Jana Mason is Senior Advisor for Government Relations and External Affairs at the Washington, D.C. office of the UNHCR. In this role, she acts as a liaison for UNHCR and represents the agency’s interests with the U.S. government, particularly the State Department and Congress, nongovernmental organizations, and other entities. Prior to joining UNHCR in 2008, Mason was Director of Government Relations and Advocacy at the International Rescue Committee (IRC), where she advocated for humane international and U.S. policies toward refugees and other forced migrants. Before then, Mason was with the U.S. Committee for Refugees for 11 years and served as a policy analyst for the Asia/Pacific region, advocating for refugee protection and assistance. Mason has worked in the refugee arena since 1983, which included a position as Assistant Director of Refugee Programs for the State of Virginia. She has earned degrees from Georgetown University Law Center, University of Virginia, and Boston University.

Andrea Lari
Regional Director
Refugees International (RI)

Andrea Lari joined RI in 2004 and currently manages the organization’s advocacy work on geographical priority areas.
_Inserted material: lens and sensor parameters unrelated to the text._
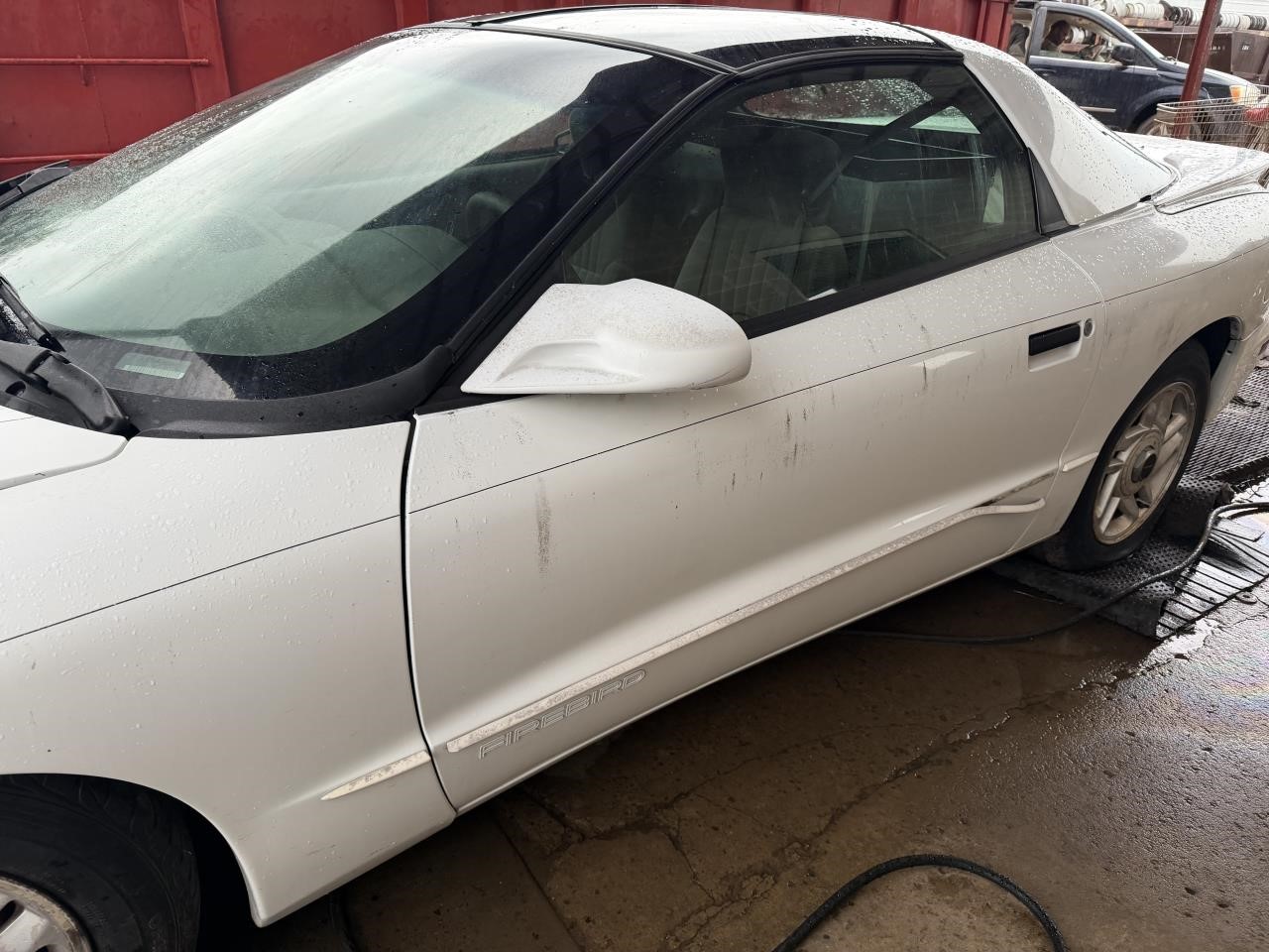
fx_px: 880
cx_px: 634
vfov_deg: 56.8
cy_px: 476
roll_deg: -1.5
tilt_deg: -25.8
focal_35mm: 24
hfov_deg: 71.6
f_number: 1.78
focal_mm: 6.76
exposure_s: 1/121
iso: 160
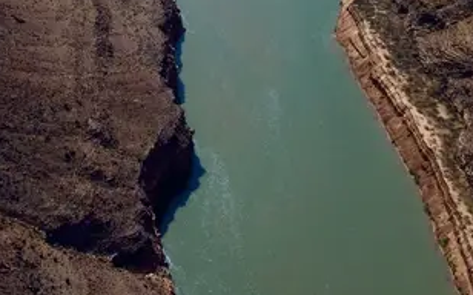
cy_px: -438
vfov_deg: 8.5
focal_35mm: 139
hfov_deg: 15.0
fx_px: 1791
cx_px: 103
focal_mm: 35
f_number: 11
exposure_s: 1/800
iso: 800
He has conducted missions to countries in the Great Lakes of Africa, Eastern and Southern Africa, in Colombia and the Andean Region. On these missions, he has focused on protection and humanitarian responses to recently displaced people and the return and reintegration of refugees and internally displaced people. Before joining RI, Lari was a researcher for Human Rights Watch where he focused on Angola and forced displacement. His career in humanitarian work began when he volunteered with Jesuit Refugee Service in Angola. He then served as their Country Director for Angola from 1998 to 2000 and conducted humanitarian needs assessments in Pakistan and Afghanistan in early 2002. Lari grew up in Italy and began volunteering for projects assisting refugees in Croatia and Albania early in his career. He has a Master’s degree in Political Science from the University of Bologna, where he wrote a field-based final thesis entitled, “Human Rights Protection of Guatemalan Refugees in Southern Mexico,” and has completed the International Summer School at the Refugee Studies Program in Oxford. Lari’s native language is Italian, and he is also fluent in English, French, Spanish and Portuguese.

 

Understanding the Root Causes of Migration

Magda Lanuza is Program Coordinator for Latin America with the Kenoli Foundation, currently living and working in El Salvadoar. Magda is a Nicaraguan born activist who has worked for over 14 years on sustainable development issues, water, natural resources, and macro-economic policies.

Njoki Njehu is one of the founders of the African Social Forum, she is an activist who now serves as the Director of Solidarity Africa Network in Action and the Daughters of Mumbi Resource Center in Kenya.

Melinda St. Louis is the Deputy Director of the Jubilee USA Network in Washington, DC. She has more than a decade of experience working on economic justice issues as an advocate, educator, and analyst in Washington as well as in Central America.